Story Time: A Paladin’s Tale (Chapter 2: Cradle)

He was seven when his baby sister was born. His father’s absences had grown more frequent with the rise of his mother’s tummy. One night, she howled like a she-wolf: terrified, Micah ran for the Widow Shannon to get help. The bustling, sturdy dwarf woman took charge, but gruffly put the boy in his place, forbidding him from coming into the house until she said so. This was no place for a child. She ordered him to wait in the warm but pungent stables with the broken-down mare. He knew his reign as the Lord of the Small Realm was over. Something had taken his place, to be put in the barn with the stink and waste, and his mother didn’t protest? Terrified his mother would die because of her exploding body, because whatever made her look that grotesque was surely a demon, and trying to kill her. Micah didn’t know what was worse: hearing his mother’s screams, or not hearing them. Hours passed. For a boy of seven, the ticking of clocks or ferryman’s schedules did not mandate the sense of time. He had the primal sense of time as a wolf or dog would—instincts and senses were his timekeepers. He would hear the calm mutterings of the Widow Shannon, but nothing he could understand. Maybe the Widow made the demon? Maybe she was friends with the devil, and was hurting his mother? The mare sighed bored breath, and paid him no attention. But Micah could not be calmed.
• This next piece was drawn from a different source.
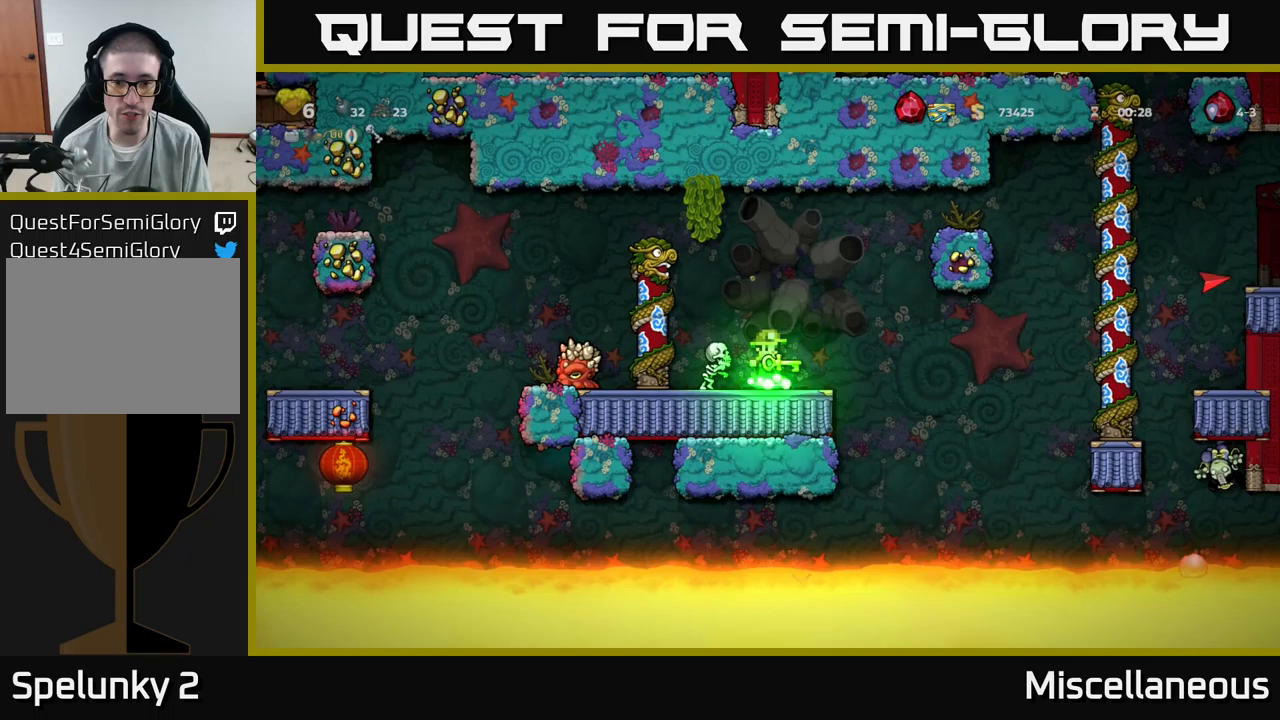
Gameplay with a controller (Xbox layout); each line is a JSON object with the inputs held at the frame after it (dt_ms = milliseconds from this image to that frame). "events" lists button and stick changes between this image and that frame as [ms after this image, input, new state], when the widget could be followed in between. Not read: left_stick right_stick.
{"dt_ms": 283, "buttons": [], "events": [[200, "A", "up"]]}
Then he heard the most terrifying sound of all: a baby crying. His beautiful mother had become a freak and malformed with…a baby? Wasn’t he enough? This baby had tried to kill her; of this he was certain. Since his father was nowhere to be found he would have to kill it if it was truly an imp. He saw an image in his head, something with biting teeth, all bruised, pulpy-purple and black, with horns, like one of the Draenei (of whom he was terrified). His father had told him tales of imps and devils who stole into the house late at night, and bit on cheeks and spit in the milk. The heavy wooden door closed, and the widow waddled down the garden path, to her own home. It was nearly dawn. In her exhaustion, she completely forgot about Micah. If his father had been home…well, what? This was a blank page in Micah’s mind. He loved his father, and his father meant wild stories, a dance with his mother, her laughter, and her silent times. He could tell a wild tale, growing more animated with Micah’s widening eyes. His father fed off of innocence and trust.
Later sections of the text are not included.